Eilish was to marry Westmeath man Brendan Devine.

"Now you got your training in Templemore but they were books and words. It was the emotional side that was very difficult.

"I can't say I was in shock or I can't say it affected me so much that I felt sick or under strain, I don't know whether I was or not. You don't know. Now, I often find myself out for a walk with the dogs and you might see a child......(here her eyes mist up and voice falters)..... and that would bring it back to you. Yes, of course, it did affect everyone involved but some people had coping mechanisms. Some didn't."

COMMUNITY GAMES

In time Eilish was to change her role in the Garda Sióchaná. She became part of a revolution as the Force moved into the digital age in the 1980s and beyond. "I was asked to spend a couple of months doing a project that involved me examining police forces worldwide to see what type of IT systems they were using. It was a three month project that turned into seven years." Cue another of her laughs.

She became closely involved in helping the Force become an integrated, modernised, computerised organisation, by working in areas such as telecommunictions and what she termed "services", supporting the individual Garda on the street. She also became involved in outlining the role of the Gardai in the National Major Emergency Strategy, work she found very fulfilling. Here she felt she was again helping out. Contributing.

Eilish enjoyed a 33-year career with An Garda Siochana.

Eilish was to marry Westmeath man Brendan Devine and they have raised a family of four - Joshua, Ethan, Daniel and Leah. Originally based in Dundrum, the Devines moved to Enfield in the 1990s and almost immediately Eilish's interest in sport drew her into the local community groups - the Community Games as well as the Na Fianna under-age football and hurling set ups.

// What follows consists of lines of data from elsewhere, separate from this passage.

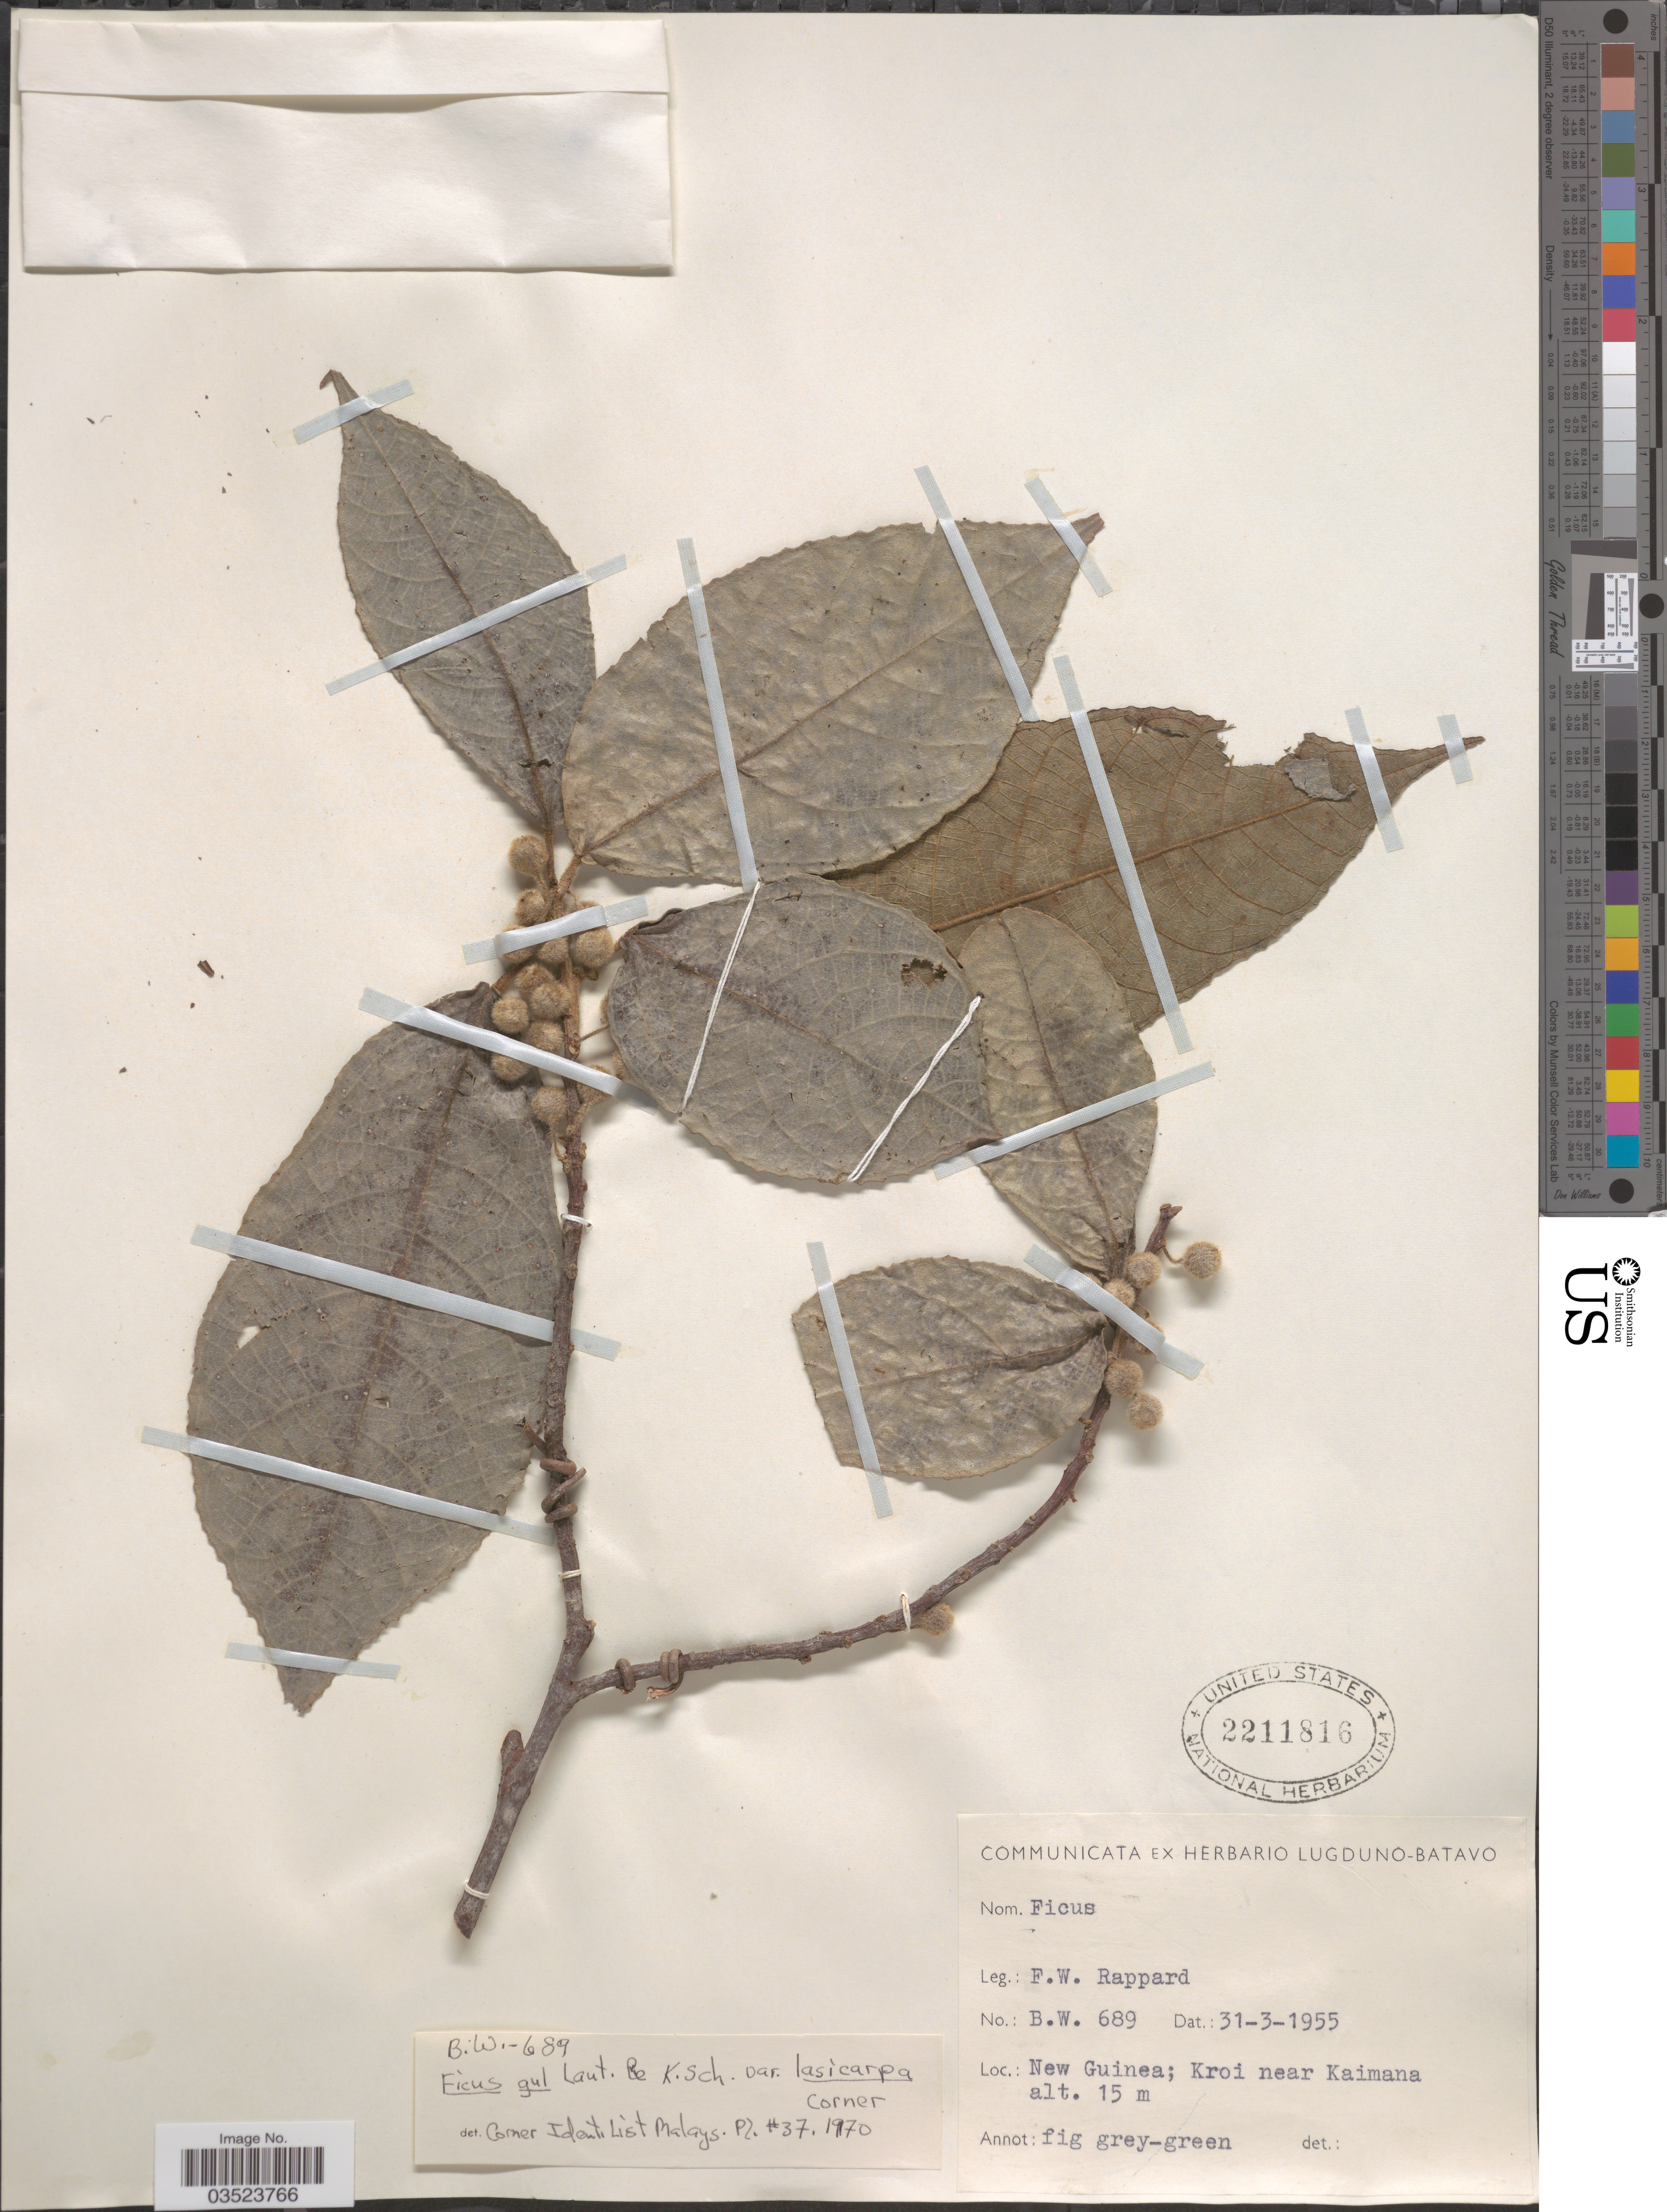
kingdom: Plantae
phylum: Tracheophyta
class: Magnoliopsida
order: Rosales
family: Moraceae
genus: Ficus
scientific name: Ficus gul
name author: Lauterb. & K. Schum.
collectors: F. Rappard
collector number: B.W.689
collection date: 1955-03-31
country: Papua New Guinea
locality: New Guinea; Kroi near Kaimana.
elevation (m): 15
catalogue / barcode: US 2211816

All of her children have, at one time or another, represented Meath GAA teams in one code or another, an indication of the importance of sport in the family culture.

With her undoubted ability to organise and administer, Eilish has, it's clear, easily adopted to the role as chairperson of Na Fianna. She will tell you she is is easy-going, to a point, but she likes to get things done too, helped along by Brendan's diplomatic skills.

"If I ask someone to do something I like it done, I'll admit. Only that Brendan is there, there probably wouldn't be too many in the parish talking to me!" she said before breaking out into that familiar laugh again; once more deriving some humour from the everyday.